An NAACP official says he doesn't expect the shooting of a suspect by a Ferguson police officer on the anniversary of Michael Brown's death to escalate into unrest in the St. Louis suburb.
NAACP board member John Gaskin III says some people may not believe the police account of the incident overnight that left a shooting suspect critically wounded, noting "there's still a tremendous level of distrust between law enforcement and the community."
Nonetheless, Gaskin says he expects Monday night to be free of reactive violence, thievery and destruction.
Gaskin also credited St. Louis County's police chief, Jon Belmar, with distinguishing between activists who marched respectfully to commemorate Brown's death and those who went "off track" and turned violent Sunday night.
Ferguson Action Council, a collaborative effort and coalition of organizations founded after the death of Michael Brown, is the organization responsible for the #UNITEDWEFIGHT weekend of events planned in Ferguson for the anniversary of Michael Brown's death. Monday marks the final day of events, coined #BlackOutMonday and Moral Monday and described as, "Day of civil disobedience and national call to action."
Attorney General Loretta Lynch voiced strong support on Monday for the country's police officers, praising them as peacemakers and encouraging them to be part of the national conversation about improving relationships with minority communities.
The address to the National Fraternal Order of Police in Pittsburgh reaffirmed the Justice Department's support for law enforcement at a time of unease between police departments and the communities they serve.

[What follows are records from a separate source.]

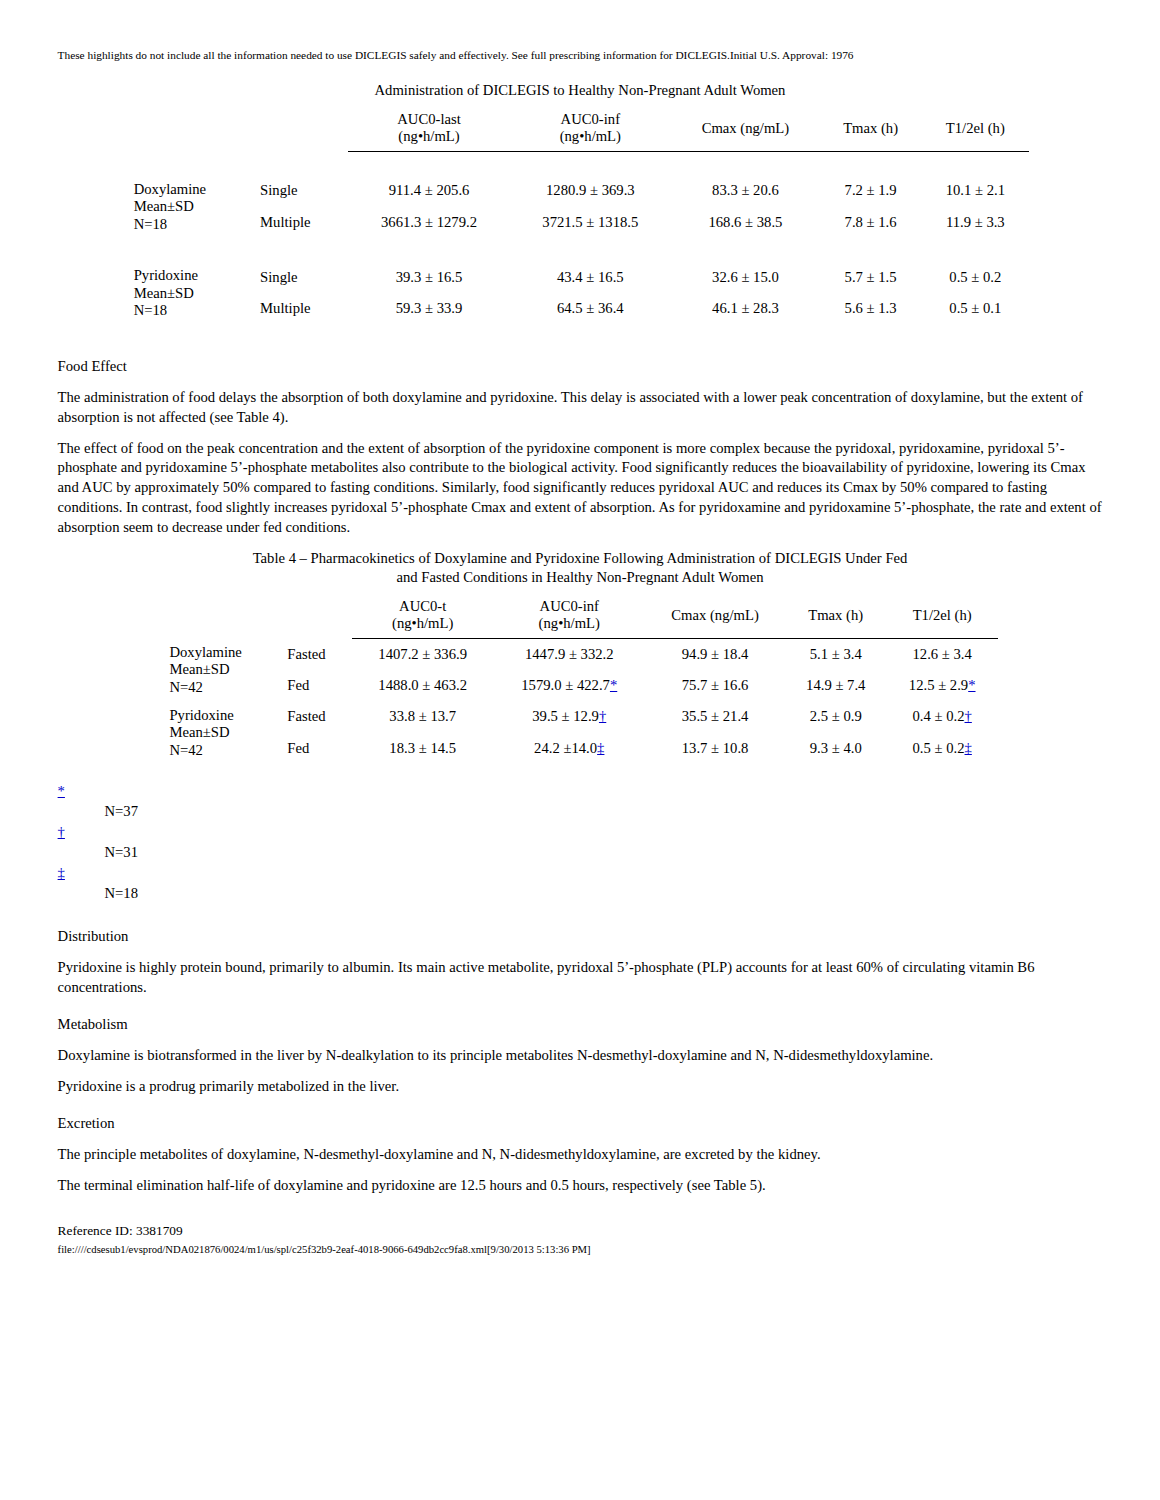These highlights do not include all the information needed to use DICLEGIS safely and effectively. See full prescribing information for DICLEGIS.Initial U.S. Approval: 1976
Administration of DICLEGIS to Healthy Non-Pregnant Adult Women
| | | AUC0-last (ng•h/mL) | AUC0-inf (ng•h/mL) | Cmax (ng/mL) | Tmax (h) | T1/2el (h) |
| --- | --- | --- | --- | --- | --- | --- |
| Doxylamine Mean±SD N=18 | Single | 911.4 ± 205.6 | 1280.9 ± 369.3 | 83.3 ± 20.6 | 7.2 ± 1.9 | 10.1 ± 2.1 |
| Multiple | 3661.3 ± 1279.2 | 3721.5 ± 1318.5 | 168.6 ± 38.5 | 7.8 ± 1.6 | 11.9 ± 3.3 |
| Pyridoxine Mean±SD N=18 | Single | 39.3 ± 16.5 | 43.4 ± 16.5 | 32.6 ± 15.0 | 5.7 ± 1.5 | 0.5 ± 0.2 |
| Multiple | 59.3 ± 33.9 | 64.5 ± 36.4 | 46.1 ± 28.3 | 5.6 ± 1.3 | 0.5 ± 0.1 |
Food Effect
The administration of food delays the absorption of both doxylamine and pyridoxine. This delay is associated with a lower peak concentration of doxylamine, but the extent of absorption is not affected (see Table 4).
The effect of food on the peak concentration and the extent of absorption of the pyridoxine component is more complex because the pyridoxal, pyridoxamine, pyridoxal 5’-phosphate and pyridoxamine 5’-phosphate metabolites also contribute to the biological activity. Food significantly reduces the bioavailability of pyridoxine, lowering its Cmax and AUC by approximately 50% compared to fasting conditions. Similarly, food significantly reduces pyridoxal AUC and reduces its Cmax by 50% compared to fasting conditions. In contrast, food slightly increases pyridoxal 5’-phosphate Cmax and extent of absorption. As for pyridoxamine and pyridoxamine 5’-phosphate, the rate and extent of absorption seem to decrease under fed conditions.
Table 4 – Pharmacokinetics of Doxylamine and Pyridoxine Following Administration of DICLEGIS Under Fed and Fasted Conditions in Healthy Non-Pregnant Adult Women
| | | AUC0-t (ng•h/mL) | AUC0-inf (ng•h/mL) | Cmax (ng/mL) | Tmax (h) | T1/2el (h) |
| --- | --- | --- | --- | --- | --- | --- |
| Doxylamine Mean±SD N=42 | Fasted | 1407.2 ± 336.9 | 1447.9 ± 332.2 | 94.9 ± 18.4 | 5.1 ± 3.4 | 12.6 ± 3.4 |
| Fed | 1488.0 ± 463.2 | 1579.0 ± 422.7 * | 75.7 ± 16.6 | 14.9 ± 7.4 | 12.5 ± 2.9 * |
| Pyridoxine Mean±SD N=42 | Fasted | 33.8 ± 13.7 | 39.5 ± 12.9 † | 35.5 ± 21.4 | 2.5 ± 0.9 | 0.4 ± 0.2 † |
| Fed | 18.3 ± 14.5 | 24.2 ±14.0 ‡ | 13.7 ± 10.8 | 9.3 ± 4.0 | 0.5 ± 0.2 ‡ |
*N=37
†N=31
‡N=18
Distribution
Pyridoxine is highly protein bound, primarily to albumin. Its main active metabolite, pyridoxal 5’-phosphate (PLP) accounts for at least 60% of circulating vitamin B6 concentrations.
Metabolism
Doxylamine is biotransformed in the liver by N-dealkylation to its principle metabolites N-desmethyl-doxylamine and N, N-didesmethyldoxylamine.
Pyridoxine is a prodrug primarily metabolized in the liver.
Excretion
The principle metabolites of doxylamine, N-desmethyl-doxylamine and N, N-didesmethyldoxylamine, are excreted by the kidney.
The terminal elimination half-life of doxylamine and pyridoxine are 12.5 hours and 0.5 hours, respectively (see Table 5).
Reference ID: 3381709
file:////cdsesub1/evsprod/NDA021876/0024/m1/us/spl/c25f32b9-2eaf-4018-9066-649db2cc9fa8.xml[9/30/2013 5:13:36 PM]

"Recent events in communities across the country have served as stark and tragic reminders of the tensions that exist in too many neighborhoods between law enforcement officers and the people we serve," Lynch said. "One year after the tragic events in Ferguson, Missouri, we have yet again seen the consequences for officers and residents when those tensions erupt into unrest and violence."
The St. Louis Post-Dispatch reports that one of their reporters, Paul Hampel was beaten, bloodied and robbed by a group of attackers as he covered protests on Sunday night. He spent the night in the hospital.
Kansas City police arrested four people during a protest marking the anniversary. The Kansas City Star reports dozens of protesters gathered near a shopping center Sunday evening.
Police arrested four people who put tape across a roadway and lay down in the street. They were cited for blocking a roadway. Protesters also gathered at another location in Kansas City on Sunday.
Local pastor Michael Brooks said that protest was also to remember Ryan Stokes, a 24-year-old black man killed by Kansas City police in 2013.
Police said Stokes had a gun and didn't obey commands to show his hands. Stokes' family disputes that he had a gun and said he might not have heard the commands.